Most exhaust have a weep hole in the lower, or lowest, point in the exhaust system to allow water to drain out. Some older tractors in the US didn't have this and instead came with a flapper. Some exhaust on tractors went directly into the top of the exhaust manifold and a weep hole would not help there. Water would still enter the engine. The flapper, can also be used to help redirect exhaust by facing the flap away from the cab. We have a lot of open cabs in the US. I see a lot of closed cabs in the UK and EU from pics and vids. I can't comment specifically on why UK don't use flappers. Maybe something I mentioned here can help explain why or why not the tractors over there don't use them.


----------



## willys55 (Oct 13, 2016)

even in cars today they have weep holes in the mufflers, dont help much, that seems to be the hole that gets bigger first...LOL


----------



## pYLON1357 (Dec 2, 2016)

I put a rain cap on my exhaust this summer. I used to use a tin can to keep the rain out, but being dumber than a bag of hammers, I used to forget to remove it all the time. Not a problem, throttle up and off the can comes. It always seems to land right under the bloody wheel. 

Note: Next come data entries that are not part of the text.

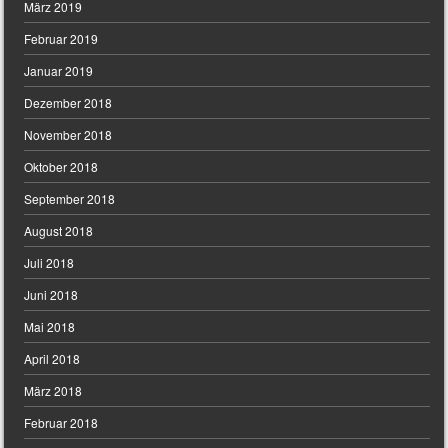
März 2019
Februar 2019
Januar 2019
Dezember 2018
November 2018
Oktober 2018
September 2018
August 2018
Juli 2018
Juni 2018
Mai 2018
April 2018
März 2018
Februar 2018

My rain cap doesn't do the flappy flap flap thing. It just opens and stays that way until I shut down.


----------



## Diwali (Dec 26, 2015)

ben2go said:


> Most exhaust have a weep hole in the lower, or lowest, point in the exhaust system to allow water to drain out. Some older tractors in the US didn't have this and instead came with a flapper. Some exhaust on tractors went directly into the top of the exhaust manifold and a weep hole would not help there. Water would still enter the engine. The flapper, can also be used to help redirect exhaust by facing the flap away from the cab. We have a lot of open cabs in the US. I see a lot of closed cabs in the UK and EU from pics and vids. I can't comment specifically on why UK don't use flappers. Maybe something I mentioned here can help explain why or why not the tractors over there don't use them.


Thanks for an exhaustive explanation (excuse the pun). You may have answered the question as to why in th UK rain caps are not common.


----------



## Diwali (Dec 26, 2015)

Rookie rain cap Mark 1. (Patent to be applied for)


----------



## geoff l (Oct 10, 2017)

Looks great!, But I would have the label off, spray it yellow, and you will find it easier to retrieve when you fire the tractor up and it goes into orbit....


----------



## crawdaddy (Dec 7, 2011)

I have no need for cans or flappers..my exhaust goes down under and out the rear end...I never get a whiff of exhaust in the face.......


----------